═══ Extrait du document
L’ICF donne un aperçu des propriétés des cycles financiers dans les pays de la zone euro. Comprendre l’évolution du cycle financier est essentiel pour la politique macroprudentielle. La littérature donne à penser que le cycle financier présente un profil marqué par des phases d’expansion puis de ralentissement. Durant la phase d’expansion, des risques systémiques se constituent et les points hauts du cycle peuvent tenir lieu de signaux d’alerte précoce pour les crises financières.

 
Graphique 1 - Indice des conditions financières en tant que mesure du cycle financier
Sources: BCE, BNB

(1) Nombre de trimestres précédant (-) ou suivant (+) le début de la crise financière.

(2) Des crises comme dans Lo Duca et al. (2018) et définies comme l’ensemble des crises systémiques étant au moins en partie d’origine domestique et considérées par les autorités européennes au niveau national comme pertinentes d’un point de vue macroprudentiel.

Comme le montre le graphique 1 (panel de gauche), l’ICF moyen dans la zone euro présente un profil en dents de scie et atteint son point culminant avant la crise financière mondiale de 2008. En moyenne, l’ICF conduit à des cycles persistants opérant à des fréquences plus faibles que le cycle économique classique. Le graphique 1 (panel de droite) montre que l’ICF commence à progresser bien avant les crises systémiques et qu’il atteint son pic environ deux ans avant le début d’une crise. On peut démontrer que l’ICF possède de bonnes propriétés d’alerte précoce, qui donnent de meilleurs résultats que ceux des mesures univariées du cycle financier telles que l’écart du ratio crédit/PIB. Ces propriétés s’appliquent à une majorité de pays, bien que l’ICF présente une certaine hétérogénéité entre pays.     

2. Les conditions financieres domestiques dans la zone euro sont-elles liees a un cycle financier mondial ?

La question majeure que nous posons dans cet article porte sur le degré de synchronisation entre le cycle financier dans la zone euro et le cycle financier mondial. Pour commencer, nous calculons donc la corrélation entre l’ICF moyen de la zone euro et une mesure du cycle mondial. Pour ce dernier, nous utilisons le « Facteur mondial des marchés boursiers » (Global Stock Market Factor) de Habib et Venditti (2019). Ce facteur est extrait d’un panel mondial de rendements des marchés boursiers.
══════
═══ Données enregistrées
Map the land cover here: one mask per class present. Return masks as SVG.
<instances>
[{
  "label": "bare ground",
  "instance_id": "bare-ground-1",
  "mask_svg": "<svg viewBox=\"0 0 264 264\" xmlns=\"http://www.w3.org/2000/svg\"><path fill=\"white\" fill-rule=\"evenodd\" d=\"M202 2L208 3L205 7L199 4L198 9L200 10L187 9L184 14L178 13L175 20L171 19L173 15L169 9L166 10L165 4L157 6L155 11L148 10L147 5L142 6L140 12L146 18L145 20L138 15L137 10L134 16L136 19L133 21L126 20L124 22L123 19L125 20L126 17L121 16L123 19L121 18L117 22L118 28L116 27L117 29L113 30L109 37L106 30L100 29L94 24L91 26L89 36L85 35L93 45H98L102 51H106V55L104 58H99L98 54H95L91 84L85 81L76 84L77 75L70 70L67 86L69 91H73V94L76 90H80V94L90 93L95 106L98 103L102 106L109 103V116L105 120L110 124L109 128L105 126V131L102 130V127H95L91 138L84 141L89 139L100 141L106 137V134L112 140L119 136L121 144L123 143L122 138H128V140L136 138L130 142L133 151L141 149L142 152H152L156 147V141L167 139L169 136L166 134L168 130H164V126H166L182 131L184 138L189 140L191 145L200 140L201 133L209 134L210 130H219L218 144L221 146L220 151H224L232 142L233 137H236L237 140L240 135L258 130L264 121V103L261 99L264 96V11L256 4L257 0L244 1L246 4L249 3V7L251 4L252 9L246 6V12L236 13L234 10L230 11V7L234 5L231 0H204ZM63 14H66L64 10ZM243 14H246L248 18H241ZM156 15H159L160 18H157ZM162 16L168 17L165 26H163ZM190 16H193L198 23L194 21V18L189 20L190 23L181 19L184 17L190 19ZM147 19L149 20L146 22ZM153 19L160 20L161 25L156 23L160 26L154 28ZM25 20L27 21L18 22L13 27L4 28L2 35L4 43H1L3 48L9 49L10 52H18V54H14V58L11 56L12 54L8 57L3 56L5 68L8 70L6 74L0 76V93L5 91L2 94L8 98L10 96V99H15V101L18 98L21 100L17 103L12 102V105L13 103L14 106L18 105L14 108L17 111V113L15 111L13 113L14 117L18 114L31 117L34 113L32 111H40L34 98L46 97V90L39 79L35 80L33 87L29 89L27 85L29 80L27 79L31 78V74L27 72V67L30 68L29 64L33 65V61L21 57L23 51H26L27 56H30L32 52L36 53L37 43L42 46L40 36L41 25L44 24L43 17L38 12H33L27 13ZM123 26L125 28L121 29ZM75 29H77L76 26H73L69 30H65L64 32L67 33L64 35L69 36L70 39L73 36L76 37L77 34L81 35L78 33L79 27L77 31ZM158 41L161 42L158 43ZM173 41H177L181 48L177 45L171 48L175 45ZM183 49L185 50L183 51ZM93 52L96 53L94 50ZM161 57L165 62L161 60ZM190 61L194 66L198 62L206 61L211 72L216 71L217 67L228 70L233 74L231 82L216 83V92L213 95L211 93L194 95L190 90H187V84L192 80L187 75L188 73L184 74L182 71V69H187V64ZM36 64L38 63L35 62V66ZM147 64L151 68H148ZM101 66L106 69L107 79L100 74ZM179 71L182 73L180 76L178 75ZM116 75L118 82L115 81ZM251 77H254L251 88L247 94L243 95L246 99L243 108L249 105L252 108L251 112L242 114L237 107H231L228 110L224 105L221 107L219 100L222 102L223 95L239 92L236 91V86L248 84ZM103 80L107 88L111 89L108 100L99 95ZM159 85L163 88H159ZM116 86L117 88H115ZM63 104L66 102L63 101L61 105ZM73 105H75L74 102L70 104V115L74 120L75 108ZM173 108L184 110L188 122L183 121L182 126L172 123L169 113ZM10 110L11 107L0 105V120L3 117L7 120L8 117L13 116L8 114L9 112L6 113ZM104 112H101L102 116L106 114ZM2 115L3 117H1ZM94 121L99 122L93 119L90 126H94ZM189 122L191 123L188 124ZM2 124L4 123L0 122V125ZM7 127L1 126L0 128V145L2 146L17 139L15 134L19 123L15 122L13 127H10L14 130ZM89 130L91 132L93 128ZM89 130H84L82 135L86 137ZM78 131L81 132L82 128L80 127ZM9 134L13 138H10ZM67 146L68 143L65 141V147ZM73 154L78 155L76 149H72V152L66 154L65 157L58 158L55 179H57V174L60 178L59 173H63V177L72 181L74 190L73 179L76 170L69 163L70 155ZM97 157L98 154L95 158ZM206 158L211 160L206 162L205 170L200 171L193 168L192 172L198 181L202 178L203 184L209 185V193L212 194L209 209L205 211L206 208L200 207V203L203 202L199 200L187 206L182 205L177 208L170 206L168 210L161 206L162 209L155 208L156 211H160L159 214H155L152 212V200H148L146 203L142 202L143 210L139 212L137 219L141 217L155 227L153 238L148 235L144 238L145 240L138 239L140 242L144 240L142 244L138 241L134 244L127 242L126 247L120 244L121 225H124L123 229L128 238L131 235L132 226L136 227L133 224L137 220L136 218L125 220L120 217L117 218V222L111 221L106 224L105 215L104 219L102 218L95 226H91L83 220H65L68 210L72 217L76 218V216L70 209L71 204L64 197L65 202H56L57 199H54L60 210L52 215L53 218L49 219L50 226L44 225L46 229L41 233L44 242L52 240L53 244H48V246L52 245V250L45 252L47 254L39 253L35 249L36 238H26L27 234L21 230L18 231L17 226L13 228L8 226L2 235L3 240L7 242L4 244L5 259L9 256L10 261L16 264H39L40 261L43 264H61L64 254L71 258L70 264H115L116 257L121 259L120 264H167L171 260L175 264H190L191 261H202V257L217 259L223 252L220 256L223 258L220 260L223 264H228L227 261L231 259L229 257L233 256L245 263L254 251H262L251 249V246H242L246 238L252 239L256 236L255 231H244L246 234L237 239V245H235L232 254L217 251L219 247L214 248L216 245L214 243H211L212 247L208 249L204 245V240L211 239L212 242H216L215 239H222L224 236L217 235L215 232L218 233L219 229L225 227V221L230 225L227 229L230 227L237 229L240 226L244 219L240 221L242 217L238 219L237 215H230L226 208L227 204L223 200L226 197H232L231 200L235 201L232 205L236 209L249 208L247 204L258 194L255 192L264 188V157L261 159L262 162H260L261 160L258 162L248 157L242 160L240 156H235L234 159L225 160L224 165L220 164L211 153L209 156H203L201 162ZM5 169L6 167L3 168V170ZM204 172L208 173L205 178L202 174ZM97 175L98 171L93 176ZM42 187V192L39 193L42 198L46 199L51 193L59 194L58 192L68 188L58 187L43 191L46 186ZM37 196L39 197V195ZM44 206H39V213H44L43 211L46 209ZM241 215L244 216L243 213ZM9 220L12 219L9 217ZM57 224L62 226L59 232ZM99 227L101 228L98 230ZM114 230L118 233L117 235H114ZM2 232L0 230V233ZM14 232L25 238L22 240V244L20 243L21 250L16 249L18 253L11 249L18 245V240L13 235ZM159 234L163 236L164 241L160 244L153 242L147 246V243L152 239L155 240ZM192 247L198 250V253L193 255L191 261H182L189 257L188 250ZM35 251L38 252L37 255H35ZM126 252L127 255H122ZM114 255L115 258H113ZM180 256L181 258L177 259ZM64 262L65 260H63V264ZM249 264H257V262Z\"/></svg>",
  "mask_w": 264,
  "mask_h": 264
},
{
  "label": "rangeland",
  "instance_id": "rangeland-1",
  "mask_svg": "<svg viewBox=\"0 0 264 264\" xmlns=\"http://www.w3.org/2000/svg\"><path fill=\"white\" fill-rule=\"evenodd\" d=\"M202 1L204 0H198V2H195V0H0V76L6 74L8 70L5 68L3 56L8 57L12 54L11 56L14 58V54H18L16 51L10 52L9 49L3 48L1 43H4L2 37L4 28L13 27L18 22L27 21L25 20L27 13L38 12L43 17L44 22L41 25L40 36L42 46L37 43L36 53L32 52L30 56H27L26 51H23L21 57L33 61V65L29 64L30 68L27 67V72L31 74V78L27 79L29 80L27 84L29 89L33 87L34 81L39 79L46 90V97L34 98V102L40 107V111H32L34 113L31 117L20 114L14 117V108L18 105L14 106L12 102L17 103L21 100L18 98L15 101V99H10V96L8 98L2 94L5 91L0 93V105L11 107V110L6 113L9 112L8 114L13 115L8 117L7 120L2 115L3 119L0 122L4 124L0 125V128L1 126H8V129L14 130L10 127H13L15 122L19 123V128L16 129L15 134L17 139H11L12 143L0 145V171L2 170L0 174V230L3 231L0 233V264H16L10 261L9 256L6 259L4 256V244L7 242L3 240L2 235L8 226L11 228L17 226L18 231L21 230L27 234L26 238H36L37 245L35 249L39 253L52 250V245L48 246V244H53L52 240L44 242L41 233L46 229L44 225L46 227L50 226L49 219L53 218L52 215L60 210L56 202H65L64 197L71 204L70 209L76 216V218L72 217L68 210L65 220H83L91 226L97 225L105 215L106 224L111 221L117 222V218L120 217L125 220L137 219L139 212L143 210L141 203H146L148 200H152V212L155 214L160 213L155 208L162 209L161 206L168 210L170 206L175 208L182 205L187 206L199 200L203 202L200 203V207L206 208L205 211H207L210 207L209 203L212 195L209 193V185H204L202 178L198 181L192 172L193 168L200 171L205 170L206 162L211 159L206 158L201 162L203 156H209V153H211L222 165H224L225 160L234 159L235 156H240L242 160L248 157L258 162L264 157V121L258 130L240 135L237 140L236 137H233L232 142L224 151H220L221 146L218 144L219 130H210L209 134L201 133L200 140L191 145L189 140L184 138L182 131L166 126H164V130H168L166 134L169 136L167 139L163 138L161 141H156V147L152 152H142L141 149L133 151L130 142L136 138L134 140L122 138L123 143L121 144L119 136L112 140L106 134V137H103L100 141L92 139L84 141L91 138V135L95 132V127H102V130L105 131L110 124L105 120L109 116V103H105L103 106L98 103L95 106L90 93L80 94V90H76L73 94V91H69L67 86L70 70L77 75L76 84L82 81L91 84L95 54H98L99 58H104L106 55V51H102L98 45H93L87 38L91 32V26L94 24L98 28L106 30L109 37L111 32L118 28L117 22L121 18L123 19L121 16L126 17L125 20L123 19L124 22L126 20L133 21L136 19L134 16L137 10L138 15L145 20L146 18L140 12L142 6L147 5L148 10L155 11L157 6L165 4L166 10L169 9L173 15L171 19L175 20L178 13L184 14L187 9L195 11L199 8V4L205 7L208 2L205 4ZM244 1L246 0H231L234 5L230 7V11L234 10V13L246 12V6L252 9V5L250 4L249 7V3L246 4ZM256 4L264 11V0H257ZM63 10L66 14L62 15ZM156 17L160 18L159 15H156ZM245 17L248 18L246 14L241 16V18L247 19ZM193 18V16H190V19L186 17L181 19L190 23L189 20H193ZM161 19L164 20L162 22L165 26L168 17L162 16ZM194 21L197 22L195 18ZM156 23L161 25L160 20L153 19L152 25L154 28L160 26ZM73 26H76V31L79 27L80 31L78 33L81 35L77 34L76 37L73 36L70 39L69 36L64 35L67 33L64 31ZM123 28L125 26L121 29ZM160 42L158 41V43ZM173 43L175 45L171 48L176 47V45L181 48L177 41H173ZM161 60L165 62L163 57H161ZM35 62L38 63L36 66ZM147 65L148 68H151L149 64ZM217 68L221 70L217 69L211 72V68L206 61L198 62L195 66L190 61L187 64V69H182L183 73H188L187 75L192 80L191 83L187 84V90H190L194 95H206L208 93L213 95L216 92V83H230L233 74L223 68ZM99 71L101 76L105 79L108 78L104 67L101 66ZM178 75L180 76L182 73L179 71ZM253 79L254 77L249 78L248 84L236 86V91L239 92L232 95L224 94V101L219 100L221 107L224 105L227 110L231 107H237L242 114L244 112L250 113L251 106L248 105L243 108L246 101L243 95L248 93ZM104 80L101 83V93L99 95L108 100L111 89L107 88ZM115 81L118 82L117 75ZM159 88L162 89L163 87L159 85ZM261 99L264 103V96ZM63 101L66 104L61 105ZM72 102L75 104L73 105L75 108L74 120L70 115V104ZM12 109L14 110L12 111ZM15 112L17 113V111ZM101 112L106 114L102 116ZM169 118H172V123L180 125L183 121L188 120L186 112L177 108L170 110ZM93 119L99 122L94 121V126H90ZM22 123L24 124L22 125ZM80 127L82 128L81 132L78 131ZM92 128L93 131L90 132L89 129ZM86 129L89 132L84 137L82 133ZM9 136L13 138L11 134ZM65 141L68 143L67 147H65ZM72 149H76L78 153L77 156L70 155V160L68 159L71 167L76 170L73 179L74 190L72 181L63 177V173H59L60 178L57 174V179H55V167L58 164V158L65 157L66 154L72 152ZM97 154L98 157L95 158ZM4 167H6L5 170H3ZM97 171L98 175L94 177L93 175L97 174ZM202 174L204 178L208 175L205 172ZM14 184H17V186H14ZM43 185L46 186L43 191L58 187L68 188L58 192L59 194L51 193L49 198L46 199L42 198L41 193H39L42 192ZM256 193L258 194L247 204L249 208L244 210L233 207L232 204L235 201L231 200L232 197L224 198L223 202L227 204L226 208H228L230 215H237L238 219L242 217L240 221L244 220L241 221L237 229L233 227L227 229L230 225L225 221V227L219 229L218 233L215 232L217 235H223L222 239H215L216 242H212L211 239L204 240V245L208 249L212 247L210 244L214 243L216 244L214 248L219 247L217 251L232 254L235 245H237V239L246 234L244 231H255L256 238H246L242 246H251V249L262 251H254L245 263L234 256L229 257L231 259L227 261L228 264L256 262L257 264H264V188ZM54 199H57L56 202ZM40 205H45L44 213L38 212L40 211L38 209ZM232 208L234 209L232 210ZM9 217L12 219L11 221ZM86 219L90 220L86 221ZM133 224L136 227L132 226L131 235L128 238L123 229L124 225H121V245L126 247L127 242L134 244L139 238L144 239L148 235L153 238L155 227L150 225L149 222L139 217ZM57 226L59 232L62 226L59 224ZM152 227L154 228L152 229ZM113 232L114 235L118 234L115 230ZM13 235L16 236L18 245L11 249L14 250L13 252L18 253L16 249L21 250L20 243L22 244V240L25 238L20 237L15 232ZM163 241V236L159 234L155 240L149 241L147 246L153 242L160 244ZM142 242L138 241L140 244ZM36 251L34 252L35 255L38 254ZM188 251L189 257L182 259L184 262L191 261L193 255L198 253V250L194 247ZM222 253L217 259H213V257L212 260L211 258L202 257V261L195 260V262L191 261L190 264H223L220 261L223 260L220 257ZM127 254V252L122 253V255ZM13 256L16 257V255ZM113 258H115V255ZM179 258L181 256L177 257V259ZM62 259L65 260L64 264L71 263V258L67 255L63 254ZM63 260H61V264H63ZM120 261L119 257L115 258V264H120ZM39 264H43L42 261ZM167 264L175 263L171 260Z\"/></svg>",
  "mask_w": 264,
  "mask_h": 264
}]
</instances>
══════
Consignes de l'exercice:
1 - Dans l'extrait sur le cycle financier, reformulez sous forme de liste le paragraphe commençant par « L’ICF donne un aperçu » en conservant ses faits essentiels.
2 - Indiquez le nombre de lignes des enregistrements qui contiennent la chaîne « bare », en respectant la casse. Ne donnez que ce nombre.

Résultats par tâche:
1 -
- L’ICF renseigne sur les propriétés des cycles financiers des pays de la zone euro.
- Comprendre l’évolution du cycle financier est essentiel pour la politique macroprudentielle.
- D’après la littérature, le cycle financier alterne des phases d’expansion et de ralentissement.
- Les risques systémiques se constituent pendant l’expansion.
- Les points hauts du cycle peuvent servir de signaux d’alerte précoce des crises financières.

2 - 2